Durch die wachsende Zahl regierungsfreundlicher und politisch beeinflusster Faktencheck-Projekte in Europa werde es immer schwieriger, Wahrheit von Propaganda zu unterscheiden, warnen Desinformationsexpertinnen und -experten. Besorgniserregend seien vor allem die jüngsten derartigen Entwicklungen in Russland.
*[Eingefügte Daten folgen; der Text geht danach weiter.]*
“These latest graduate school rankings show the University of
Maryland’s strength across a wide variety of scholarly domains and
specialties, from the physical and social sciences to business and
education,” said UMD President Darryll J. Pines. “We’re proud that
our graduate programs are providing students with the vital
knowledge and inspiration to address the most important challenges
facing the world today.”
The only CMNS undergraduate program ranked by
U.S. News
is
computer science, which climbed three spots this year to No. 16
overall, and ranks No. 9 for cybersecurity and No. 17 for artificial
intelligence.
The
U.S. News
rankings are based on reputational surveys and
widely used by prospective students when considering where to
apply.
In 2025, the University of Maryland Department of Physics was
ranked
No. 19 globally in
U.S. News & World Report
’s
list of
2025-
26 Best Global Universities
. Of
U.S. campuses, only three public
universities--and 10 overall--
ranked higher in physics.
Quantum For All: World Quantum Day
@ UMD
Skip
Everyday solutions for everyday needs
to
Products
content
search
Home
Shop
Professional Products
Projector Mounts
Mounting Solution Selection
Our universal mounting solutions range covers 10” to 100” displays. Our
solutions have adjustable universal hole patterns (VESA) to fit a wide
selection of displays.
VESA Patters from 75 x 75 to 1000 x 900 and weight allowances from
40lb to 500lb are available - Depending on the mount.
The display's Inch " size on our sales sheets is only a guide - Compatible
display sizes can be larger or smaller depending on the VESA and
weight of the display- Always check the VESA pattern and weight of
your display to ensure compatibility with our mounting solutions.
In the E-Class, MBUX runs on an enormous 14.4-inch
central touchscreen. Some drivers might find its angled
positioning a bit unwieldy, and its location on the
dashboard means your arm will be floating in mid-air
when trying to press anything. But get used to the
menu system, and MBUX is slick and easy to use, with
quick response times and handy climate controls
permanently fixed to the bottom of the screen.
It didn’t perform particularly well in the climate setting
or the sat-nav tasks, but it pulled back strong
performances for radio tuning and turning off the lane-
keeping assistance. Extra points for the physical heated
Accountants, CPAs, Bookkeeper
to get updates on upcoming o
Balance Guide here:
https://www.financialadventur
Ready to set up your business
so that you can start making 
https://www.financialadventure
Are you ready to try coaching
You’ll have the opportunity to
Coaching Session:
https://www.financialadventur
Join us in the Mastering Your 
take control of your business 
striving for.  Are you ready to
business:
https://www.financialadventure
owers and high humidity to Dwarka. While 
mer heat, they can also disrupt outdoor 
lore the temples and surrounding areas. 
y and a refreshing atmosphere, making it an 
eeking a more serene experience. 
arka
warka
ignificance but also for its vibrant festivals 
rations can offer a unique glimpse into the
In unabhängigen Faktencheck-Projekten werden sowohl digitale Recherchetechniken als auch journalistische Fähigkeiten eingesetzt, um Falschinformation aufzudecken. Sie gelten als wichtiges Instrument im Kampf gegen Desinformation und werden von großen Plattformen wie etwa Tiktok und Facebook eingesetzt. Da die Manipulation von Information jedoch immer ausgefeilter wird, wächst die Besorgnis über neue Initiativen, die zwar wie echte Faktenüberprüfungen wirken, tatsächlich aber ihre eigene Agenda vorantreiben.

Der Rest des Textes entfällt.